◆ What the task requires ◆
Go through the data below and copy each line where the word "verwendet" occurs.

..........

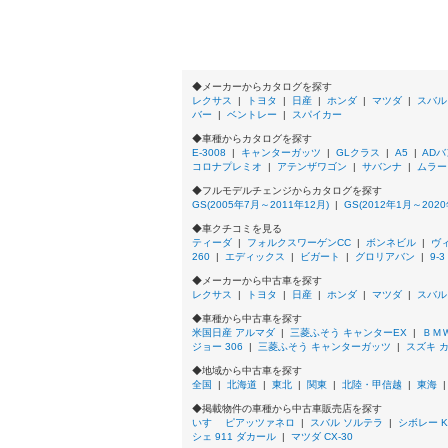
250 Iパッケージ
250 バージョンL
300
300 Fスポーツ
300 Iパッケージ
◆メーカーからカタログを探す
300 エターナル ツーリング
レクサス
|
トヨタ
|
日産
|
ホンダ
|
マツダ
|
スバル
バー
|
ベントレー
|
スパイカー
300 バージョンL
300 ブラック シークエンス
◆車種からカタログを探す
350
E-3008
|
キャンターガッツ
|
GLクラス
|
A5
|
ADバ
コロナプレミオ
350 4WD
|
アテンザワゴン
|
サバンナ
|
ムラー
350 Fスポーツ
◆フルモデルチェンジからカタログを探す
350 Fスポーツ 4WD
GS(2005年7月～2011年12月)
|
GS(2012年1月～2020
350 Fスポーツ クロスライン
◆車クチコミを見る
350 Fスポーツ クロスライン 4WD
ティーダ
|
フォルクスワーゲンCC
|
ボンネビル
|
ヴ
350 Iパッケージ
260
|
エディックス
|
ビガート
|
グロリアバン
|
9-3
350 Iパッケージ 4WD
◆メーカーから中古車を探す
350 アートワークス
レクサス
|
トヨタ
|
日産
|
ホンダ
|
マツダ
|
スバル
350 アートワークス 4WD
◆車種から中古車を探す
350 エターナル ツーリング
米国日産 アルマダ
|
三菱ふそう キャンターEX
|
ＢＭＷ
350 エターナル ツーリング 4WD
ジョー 306
|
三菱ふそう キャンターガッツ
|
スズキ 
350 バージョンI
◆地域から中古車を探す
350 バージョンI 4WD
全国
|
北海道
|
東北
|
関東
|
北陸・甲信越
|
東海
350 バージョンL
350 バージョンL 4WD
◆掲載物件の車種から中古車販売店を探す
350 パッショネイトブラックインテリア
いすゞ ピアッツァネロ
|
スバル ソルテラ
|
シボレー K
シェ 911 ダカール
|
マツダ CX-30
350 パッショネイトブラックインテリア 4W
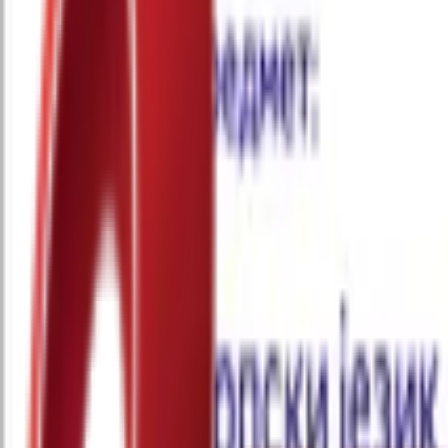
Почетна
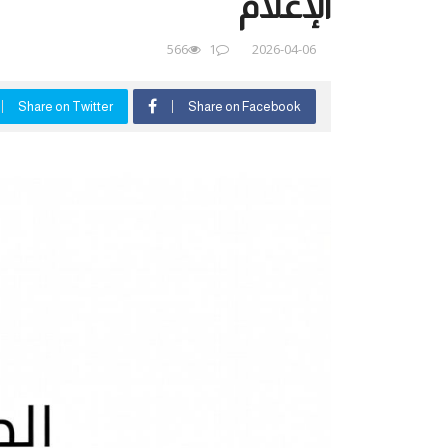
الإعلام”
566
1
2026-04-06
Share on Twitter
Share on Facebook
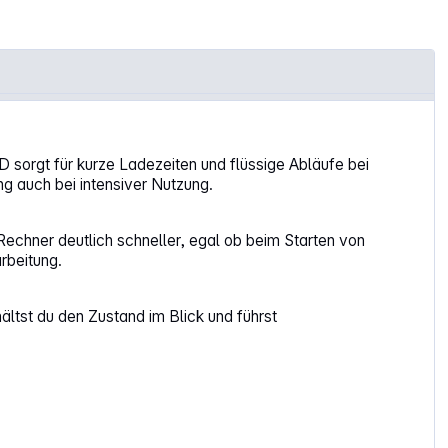
 sorgt für kurze Ladezeiten und flüssige Abläufe bei
ng auch bei intensiver Nutzung.
echner deutlich schneller, egal ob beim Starten von
rbeitung.
ältst du den Zustand im Blick und führst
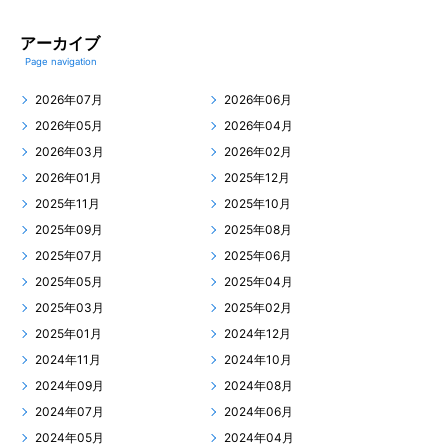
アーカイブ
Page navigation
2026年07月
2026年06月
2026年05月
2026年04月
2026年03月
2026年02月
2026年01月
2025年12月
2025年11月
2025年10月
2025年09月
2025年08月
2025年07月
2025年06月
2025年05月
2025年04月
2025年03月
2025年02月
2025年01月
2024年12月
2024年11月
2024年10月
2024年09月
2024年08月
2024年07月
2024年06月
2024年05月
2024年04月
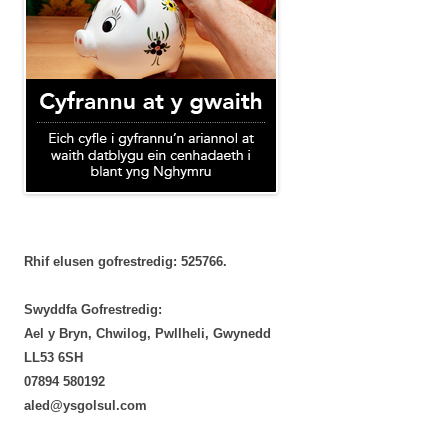
Rhif elusen gofrestredig: 525766.
Swyddfa Gofrestredig:
Ael y Bryn, Chwilog, Pwllheli, Gwynedd
LL53 6SH
‭07894 580192‬
aled@ysgolsul.com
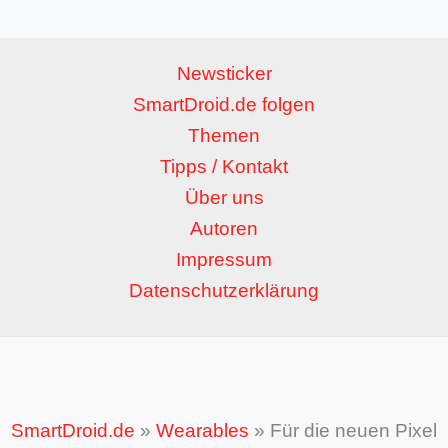
Newsticker
SmartDroid.de folgen
Themen
Tipps / Kontakt
Über uns
Autoren
Impressum
Datenschutzerklärung
SmartDroid.de
»
Wearables
»
Für die neuen Pixel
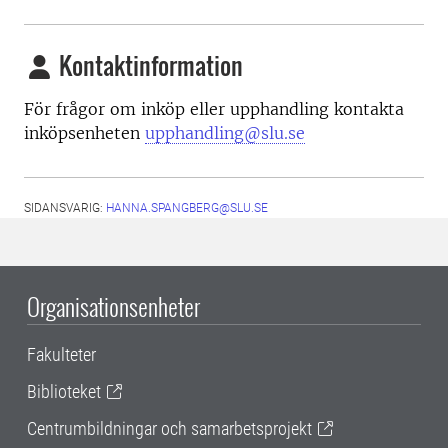
Kontaktinformation
För frågor om inköp eller upphandling kontakta
inköpsenheten
upphandling@slu.se
SIDANSVARIG:
HANNA.SPANGBERG@SLU.SE
Organisationsenheter
Fakulteter
Biblioteket
Centrumbildningar och samarbetsprojekt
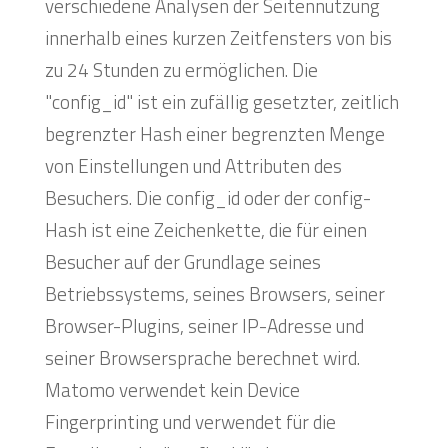
verschiedene Analysen der Seitennutzung
innerhalb eines kurzen Zeitfensters von bis
zu 24 Stunden zu ermöglichen. Die
"config_id" ist ein zufällig gesetzter, zeitlich
begrenzter Hash einer begrenzten Menge
von Einstellungen und Attributen des
Besuchers. Die config_id oder der config-
Hash ist eine Zeichenkette, die für einen
Besucher auf der Grundlage seines
Betriebssystems, seines Browsers, seiner
Browser-Plugins, seiner IP-Adresse und
seiner Browsersprache berechnet wird.
Matomo verwendet kein Device
Fingerprinting und verwendet für die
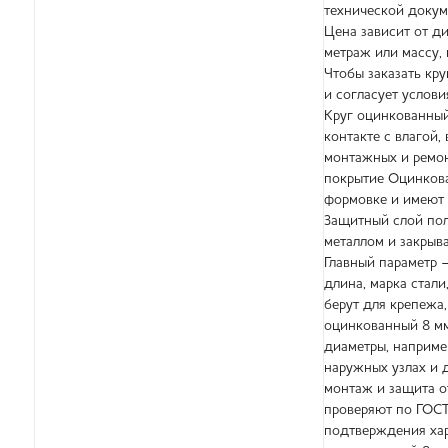
технической докум
Цена зависит от ди
метраж или массу, 
Чтобы заказать кру
и согласует услов
Круг оцинкованный
контакте с влагой
монтажных и ремон
покрытие Оцинкова
формовке и имеют 
Защитный слой пол
металлом и закрыв
Главный параметр 
длина, марка стали
берут для крепежа
оцинкованный 8 мм
диаметры, наприме
наружных узлах и 
монтаж и защита о
проверяют по ГОСТ
подтверждения хар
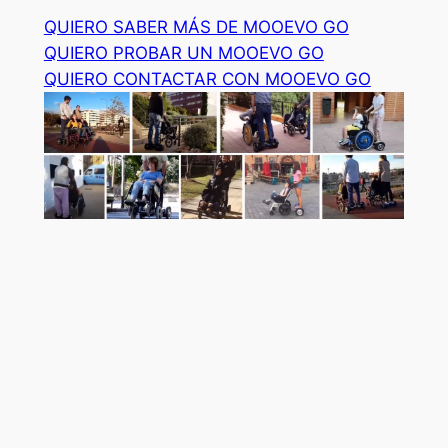
QUIERO SABER MÁS DE MOOEVO GO
QUIERO PROBAR UN MOOEVO GO
QUIERO CONTACTAR CON MOOEVO GO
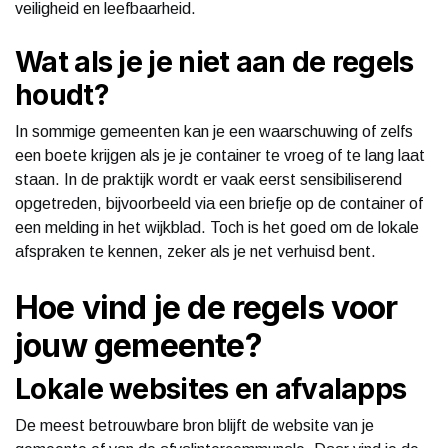
veiligheid en leefbaarheid.
Wat als je je niet aan de regels
houdt?
In sommige gemeenten kan je een waarschuwing of zelfs
een boete krijgen als je je container te vroeg of te lang laat
staan. In de praktijk wordt er vaak eerst sensibiliserend
opgetreden, bijvoorbeeld via een briefje op de container of
een melding in het wijkblad. Toch is het goed om de lokale
afspraken te kennen, zeker als je net verhuisd bent.
Hoe vind je de regels voor
jouw gemeente?
Lokale websites en afvalapps
De meest betrouwbare bron blijft de website van je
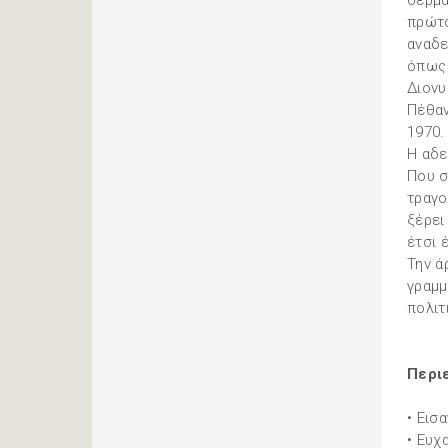
δερμά
πρώτο
αναδε
όπως 
Διονυ
Πέθαν
1970.
Η αδε
Που σ
τραγο
ξέρει
έτσι 
Την ά
γραμμ
πολιτ
Περι
• Εισ
• Ευχ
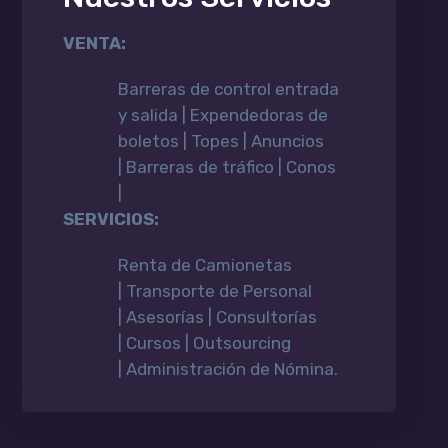
VENTA:
Barreras de control entrada
y salida | Expendedoras de
boletos | Topes | Anuncios
| Barreras de tráfico | Conos
|
SERVICIOS:
Renta de Camionetas
| Transporte de Personal
| Asesorías | Consultorías
| Cursos | Outsourcing
| Administración de Nómina.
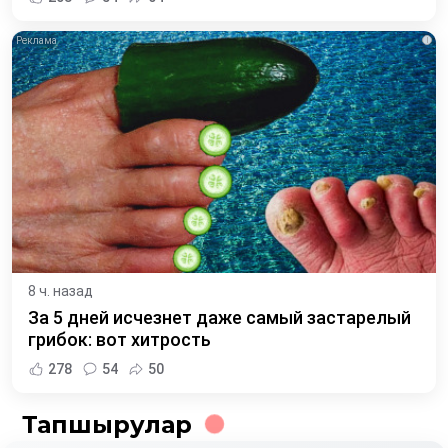
i
8 ч. назад
За 5 дней исчезнет даже самый застарелый
грибок: вот хитрость
278
54
50
Тапшырулар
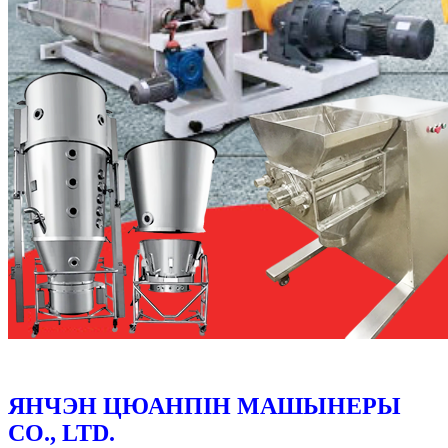
ЯНЧЭН ЦЮАНПІН МАШЫНЕРЫ
CO., LTD.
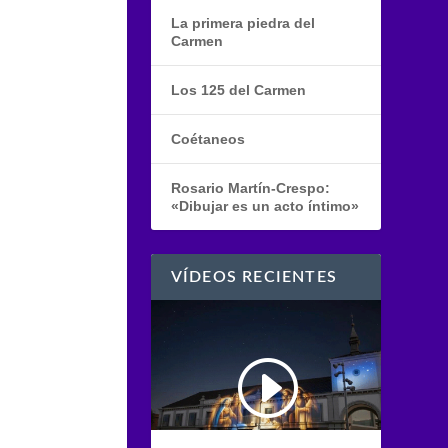
La primera piedra del
Carmen
Los 125 del Carmen
Coétaneos
Rosario Martín-Crespo:
«Dibujar es un acto íntimo»
VÍDEOS RECIENTES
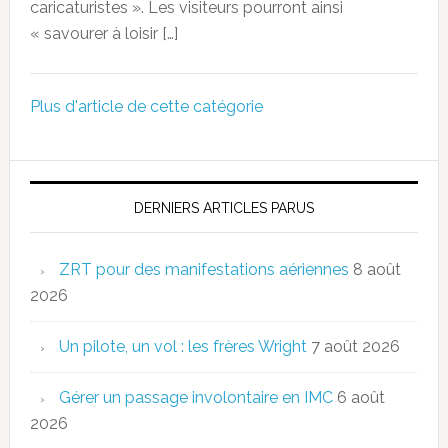
caricaturistes ». Les visiteurs pourront ainsi
« savourer à loisir […]
Plus d'article de cette catégorie
DERNIERS ARTICLES PARUS
ZRT pour des manifestations aériennes
8 août
2026
Un pilote, un vol : les frères Wright
7 août 2026
Gérer un passage involontaire en IMC
6 août
2026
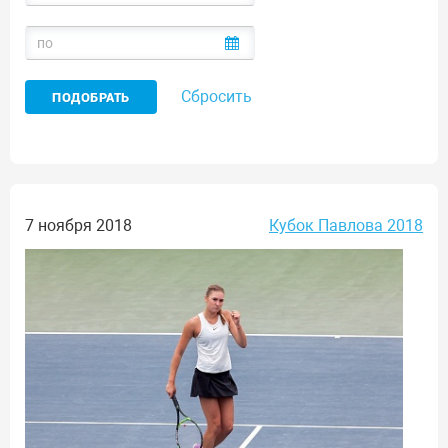
Сбросить
7 ноября 2018
Кубок Павлова 2018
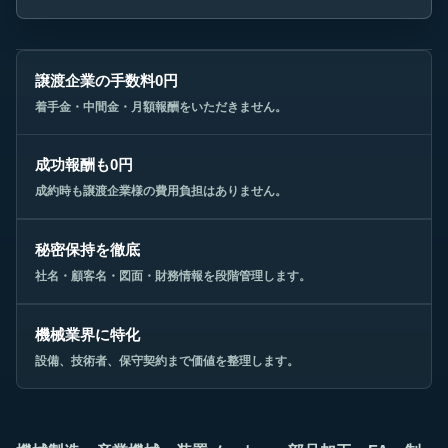
譲渡企業の手数料0円
着手金・中間金・月額報酬をいただきません。
成功報酬も0円
成約時も譲渡企業様の費用負担はありません。
秘密保持を徹底
社名・顧客名・図面・財務情報を段階管理します。
機械業界に特化
設備、技術者、保守契約まで価値を整理します。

..........

◆ Your solution ◆
Matomo verwendet kein Device
Fingerprinting und verwendet für die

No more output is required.